Click Save to save the new configurations and apply them after the period of time specified in the RefreshPeriod parameter.

The Platform Management page appears again.

  1. In the list of Target Account Platforms, select the platform that you configured for SSH Keys Group management.

  2. In the Platform Preview pane, click the Status Edit icon, then select Active.

  1. Click the Save icon to save the new platform status.

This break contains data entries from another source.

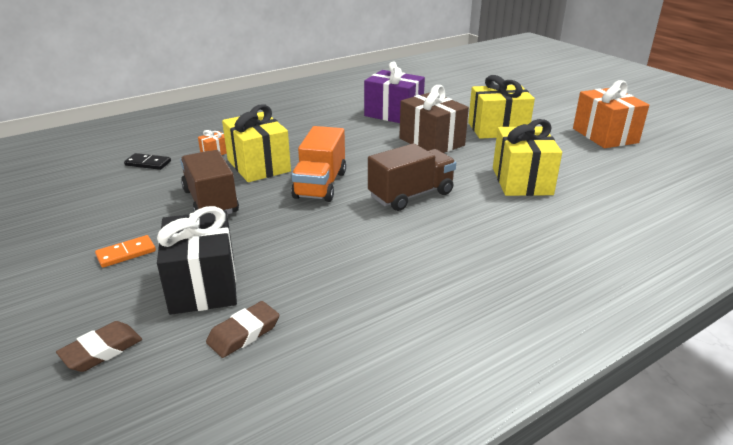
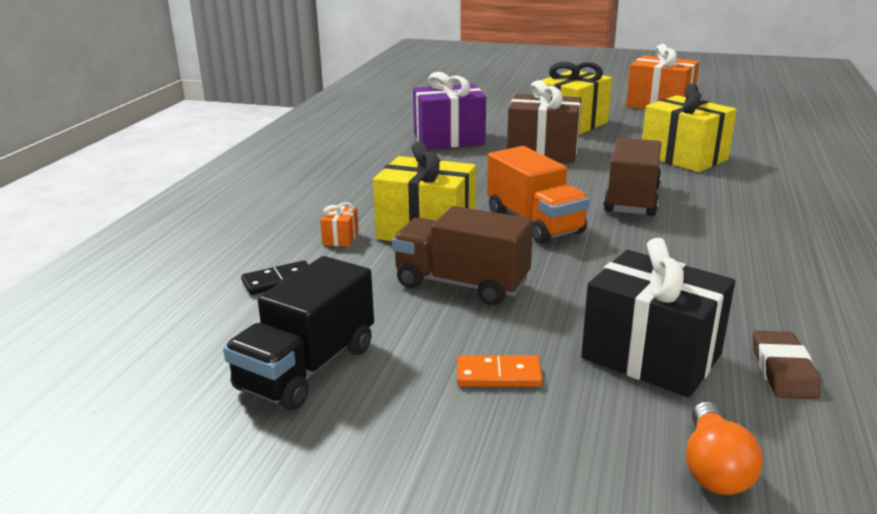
camera: 40 degrees left, 5 degrees down
(75, 209) = (307, 368): none -> black truck
(102, 350) = (714, 468): brown eraser -> orange light bulb
(126, 253) = (498, 375): orange domino -> orange domino turned 75 degrees clockwise

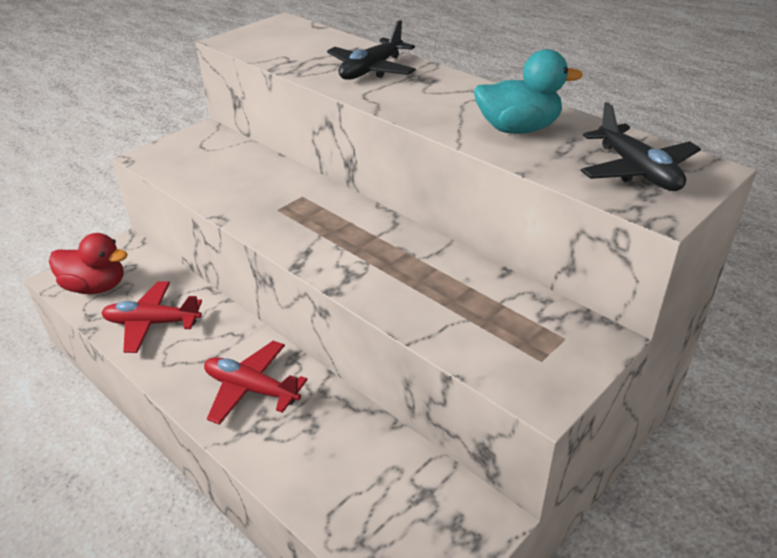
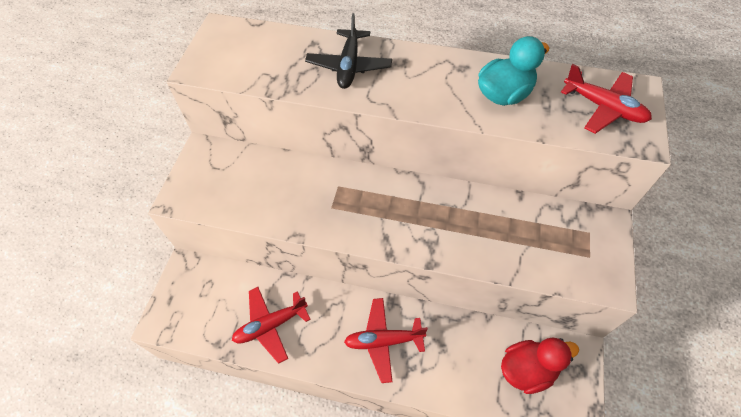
camera: 30 degrees left, 20 degrees up
(96, 287) = (198, 316): red duck -> red duck (527, 369)
(637, 170) = (603, 107): black plane -> red plane

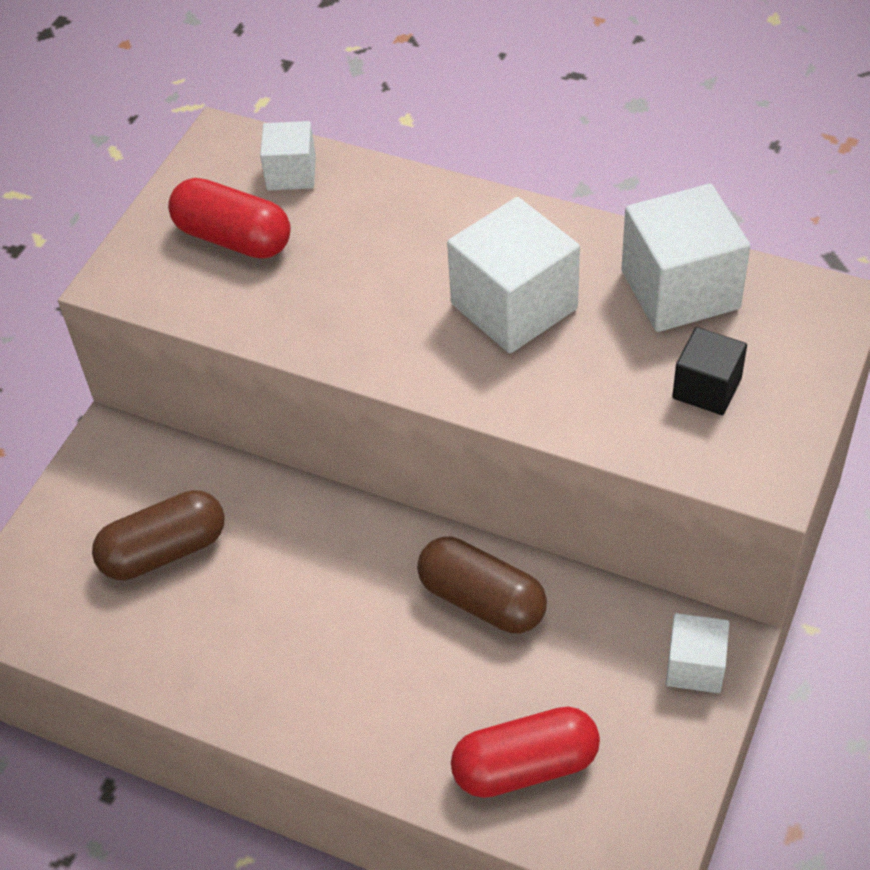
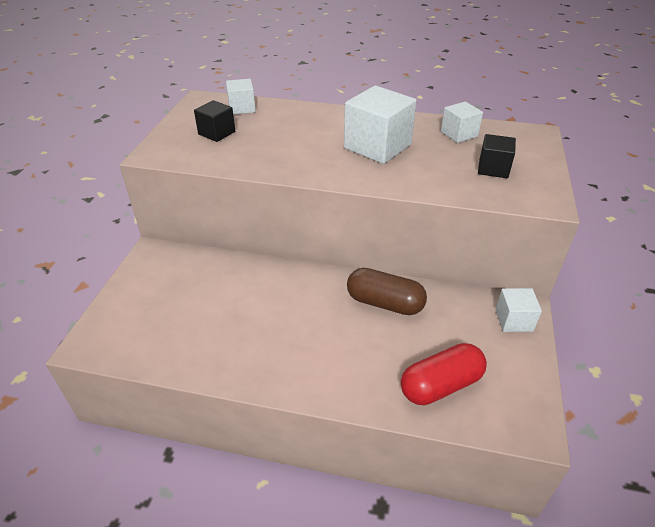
camera: 15 degrees left, 10 degrees down
(164, 551) = (193, 301): brown capsule -> none
(233, 238) = (217, 133): red capsule -> black cube
(680, 290) = (459, 134): white cube -> white cube, size x0.56

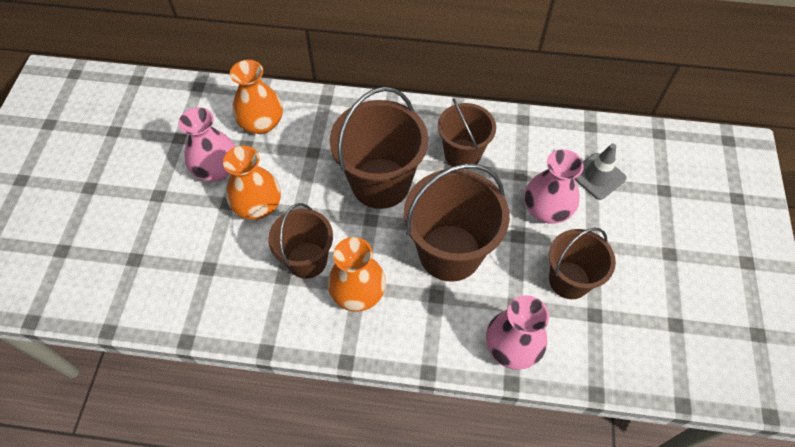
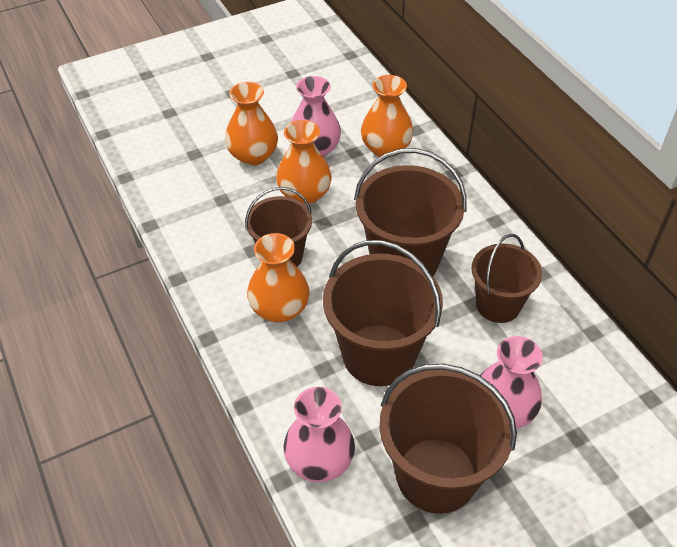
camera: 55 degrees right, 10 degrees down
(180, 216) = (253, 155): none -> orange vase
(569, 280) = (436, 475): brown bucket -> brown bucket, size x1.58
(598, 176) = (591, 438): grey traffic cone -> none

The status is also updated in the list of Target Account Platforms.

To create target platforms for group members:

This platform defines how each SSH Key account in the group will be managed on the target platform.

Group member accounts can be associated with any platform that determines where they will be used, in the same way as any other SSH Key.

  1. Define the platform that will be applied to each group member. For more information about adding and customizing platforms, refer to The SSH Keys Platform.

  2. Add a new SSH Key as described in Protecting/Securing, and associate it with the platform that defines its use.

     

    All members of account groups must be stored in the same Safe

Define Account Groups

After the group manager platform and individual platforms have been created, define SSH Key groups. For details, see Add an account in V10 Interface.